Lhotse Expedition

Lhotse Expedition, for those seeking the ultimate challenge, will summit the main peak of Lhotse, the 4th highest point in the world. Beaten back severely at the first attempt in 1955, Lhotse was conquered for the very first time in 1956 by the Swiss expedition team.

Lhotse (8516m), sitting quietly alongside Everest and connected by the South Col, was previously thought by Sherpas to be a minor peak of Everest, hence its name, Lhotse, meaning “South Peak”. Lhotse however, is by no means a lesser peak or challenge for that matter. In fact, some even consider Lhotse to be more of a climber’s mountain than Everest.

Lhotse expedition initially shares the same route as Everest to Camp 3, passing through the Khumbu Icefall, the Western Cwn, and crossing the Yellow Band. Above the Yellow Band, the route ventures to the right towards rock shelves to Camp 4.

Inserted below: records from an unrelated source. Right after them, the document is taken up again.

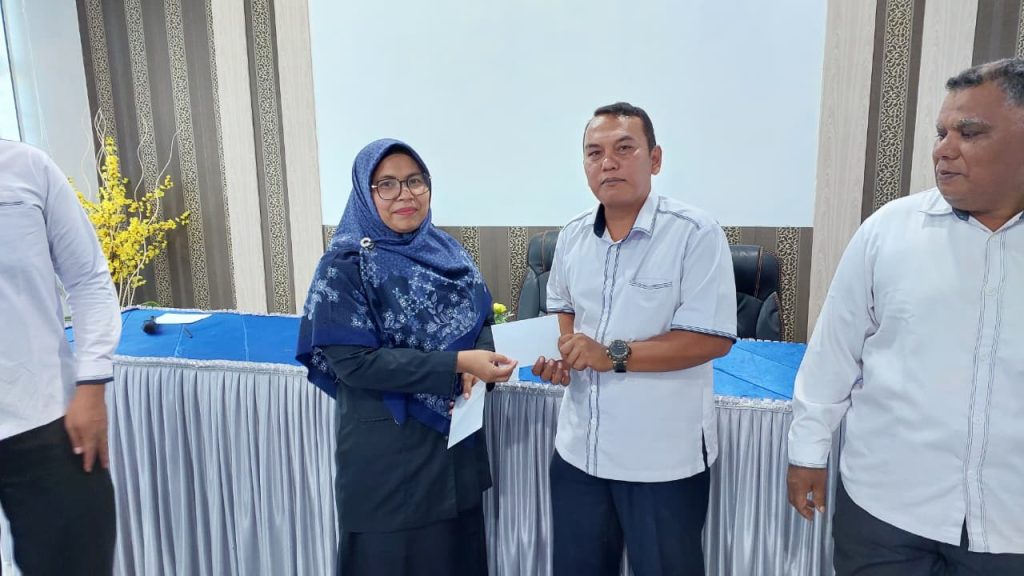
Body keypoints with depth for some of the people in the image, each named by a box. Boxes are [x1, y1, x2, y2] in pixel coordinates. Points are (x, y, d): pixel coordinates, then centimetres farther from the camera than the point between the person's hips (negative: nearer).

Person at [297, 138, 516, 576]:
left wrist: (479, 363, -14)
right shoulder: (347, 264, -13)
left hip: (456, 434, 6)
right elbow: (353, 361, -20)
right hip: (387, 446, -5)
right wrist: (457, 364, -24)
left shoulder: (445, 250, 3)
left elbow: (481, 318, 8)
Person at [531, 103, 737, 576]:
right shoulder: (572, 236, 3)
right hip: (579, 449, 5)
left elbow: (713, 338, -19)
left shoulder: (695, 233, -15)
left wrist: (614, 356, -23)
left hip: (664, 457, -5)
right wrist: (560, 354, -2)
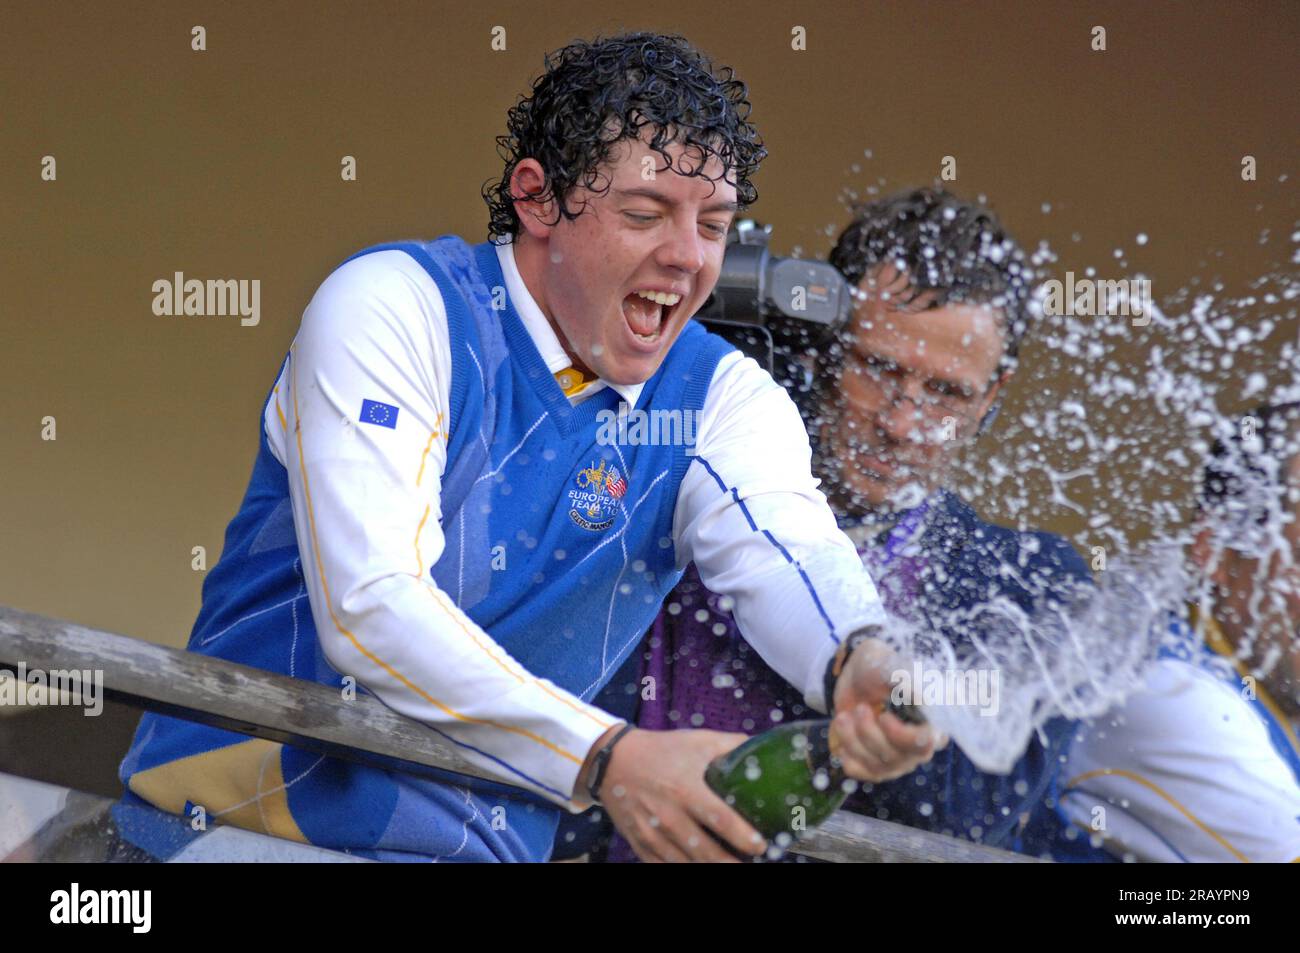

The final summit route to Lhotse climbs steeply through the upper Lhotse Face to a couloir that provides fast access to the summit. From the top of the couloir it’s a short but exposed ridge climb to the summit.

Lhotse expedition has taken away many by the dangerous icy fangs and was not submitted for the entire period from 2014 to 2016 due to series of incidents, but was finally again conquered in May 2017. And though like any other extreme high altitude climb, where dangers are lurking at every height, there is no dearth for enthusiasm, passion and courage of the ultimate alpinists to triumph over the mighty giant of a Lhotse time and again!